Hi ;) I follow the link from flickr. I was drinking a loads of coffee for more then 10 years and some months ago I started with the palpitations too. It was a stressful time. Before going to the doctor I reduced to just two little cups/day. When I felt better I went back to loads of coffee and the palpitations came back. I decided I really had to stay on the “two a day” and I’m feeling very well. Now I am trying to do the same to my smoking habit. Surprisingly I just cut is down to half with no worries. But I must admit that some days are more difficult. Thanks for the post!

Silvia

I just remembered something. When I started to drink less coffee I could understand that many times I just needed something warm and cosy, to comfort me. So I started to drink tea, without caffeine, I bought some delicious camomile teas, different combinations, with apple, lime-flower and so on. That also helped me to relax. Sorry I talk too much. I visit you for several months now ;)and I love to read you!

pixie

A few years ago I was working for a women who was all organic and natural etc. I learned a lot just from talking to her and while working for her I decided to quit soda. Prior to that I was a coke head. I drank soda all day long. ALL DAY LONG. I hated water.

So when I switched off soda’s I didn’t go cold Turkey on caffeine, I was allowed a sweet tea, and then after a week of sweet tea’s (only at lunch) I started doing half sweet and half un-sweet. Now I can’t stand a sweet tea. It’s WAY too sweet.
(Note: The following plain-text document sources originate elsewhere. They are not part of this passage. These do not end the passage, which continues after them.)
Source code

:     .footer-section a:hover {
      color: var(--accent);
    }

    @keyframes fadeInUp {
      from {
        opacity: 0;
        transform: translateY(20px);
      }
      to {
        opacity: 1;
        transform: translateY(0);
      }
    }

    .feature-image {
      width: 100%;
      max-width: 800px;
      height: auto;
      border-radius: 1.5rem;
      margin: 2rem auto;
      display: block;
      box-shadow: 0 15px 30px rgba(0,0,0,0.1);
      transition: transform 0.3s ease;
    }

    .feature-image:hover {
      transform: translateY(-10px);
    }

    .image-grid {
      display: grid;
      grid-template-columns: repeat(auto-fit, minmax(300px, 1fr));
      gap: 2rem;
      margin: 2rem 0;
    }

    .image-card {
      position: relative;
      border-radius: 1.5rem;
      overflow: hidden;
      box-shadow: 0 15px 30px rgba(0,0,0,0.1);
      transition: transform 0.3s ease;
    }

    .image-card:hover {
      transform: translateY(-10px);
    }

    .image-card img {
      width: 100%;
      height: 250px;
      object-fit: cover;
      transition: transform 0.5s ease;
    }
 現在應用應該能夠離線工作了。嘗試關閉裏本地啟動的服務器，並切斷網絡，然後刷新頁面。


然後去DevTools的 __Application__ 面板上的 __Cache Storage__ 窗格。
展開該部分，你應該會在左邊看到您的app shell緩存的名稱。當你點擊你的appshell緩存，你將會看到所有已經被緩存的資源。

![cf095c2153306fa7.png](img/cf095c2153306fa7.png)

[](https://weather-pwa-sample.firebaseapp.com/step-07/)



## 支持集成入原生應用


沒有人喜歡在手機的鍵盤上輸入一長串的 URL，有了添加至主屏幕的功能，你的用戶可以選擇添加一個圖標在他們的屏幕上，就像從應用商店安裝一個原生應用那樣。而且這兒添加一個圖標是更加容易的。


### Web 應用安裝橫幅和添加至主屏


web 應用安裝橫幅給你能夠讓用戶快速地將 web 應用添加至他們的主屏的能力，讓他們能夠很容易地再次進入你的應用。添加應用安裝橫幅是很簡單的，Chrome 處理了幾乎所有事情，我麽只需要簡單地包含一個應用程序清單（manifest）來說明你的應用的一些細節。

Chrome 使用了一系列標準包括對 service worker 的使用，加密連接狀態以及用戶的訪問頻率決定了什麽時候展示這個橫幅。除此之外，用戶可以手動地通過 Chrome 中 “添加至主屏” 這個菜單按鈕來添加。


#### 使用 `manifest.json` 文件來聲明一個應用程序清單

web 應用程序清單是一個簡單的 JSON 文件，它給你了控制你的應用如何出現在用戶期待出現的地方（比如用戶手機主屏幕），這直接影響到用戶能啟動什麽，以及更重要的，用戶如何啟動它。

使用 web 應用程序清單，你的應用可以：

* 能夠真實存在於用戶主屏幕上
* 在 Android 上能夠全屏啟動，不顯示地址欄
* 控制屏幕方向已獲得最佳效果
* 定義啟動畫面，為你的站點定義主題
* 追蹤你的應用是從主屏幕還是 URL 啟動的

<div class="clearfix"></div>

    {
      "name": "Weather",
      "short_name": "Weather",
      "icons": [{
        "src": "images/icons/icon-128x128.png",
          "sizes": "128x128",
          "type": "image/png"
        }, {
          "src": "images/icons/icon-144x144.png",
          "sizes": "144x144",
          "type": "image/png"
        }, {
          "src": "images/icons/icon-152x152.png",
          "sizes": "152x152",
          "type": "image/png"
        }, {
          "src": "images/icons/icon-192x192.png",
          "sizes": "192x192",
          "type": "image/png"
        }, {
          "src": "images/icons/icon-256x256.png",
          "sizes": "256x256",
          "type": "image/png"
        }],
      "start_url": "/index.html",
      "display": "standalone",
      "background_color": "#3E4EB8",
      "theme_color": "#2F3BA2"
I have occasionally had a soda and I never ever drink more then about 4 sips and I just feel *done* and it’s only for a special occasion but I find myself over the years wanting it less and less. THen when I got pregnant I didn’t want to drink caffeine and also i started to LIKE water. Once I committed to JUST drinking water and I got used to it, now I love it and drink it all the time, crave it. I still don’t drink the “recommended” amount which I have always thought was silly. Drink water when you are thirsty. Easy. Drink wine and fruit juice etc when you feel like it.

mom

I am very proud of you – as a 2-cup-a-day person, I know this is hard. I have always limited my day’s caffeine to 2 cups of coffee at breakfast. After thatm no caffeine wither in soft drinks or tea. My mid-day and evening treat is herbal tea which I find to be very relaxing and refreshing. And, as you know, even when under heavy stress, I have never had high blood pressure or palpitations.

Katie

I have been completely caffeine free for going on 4 years now. I originally quit because I constantly got horrible migraine headaches. I did quit cold turkey, but it wasn’t coffee I was addicted to, it was Mountain Dew. The withdrawal headaches were the worst. But I am now loving life as a caffeine free person! With now only about two really bad migraines a year! Congrats on kicking the habit!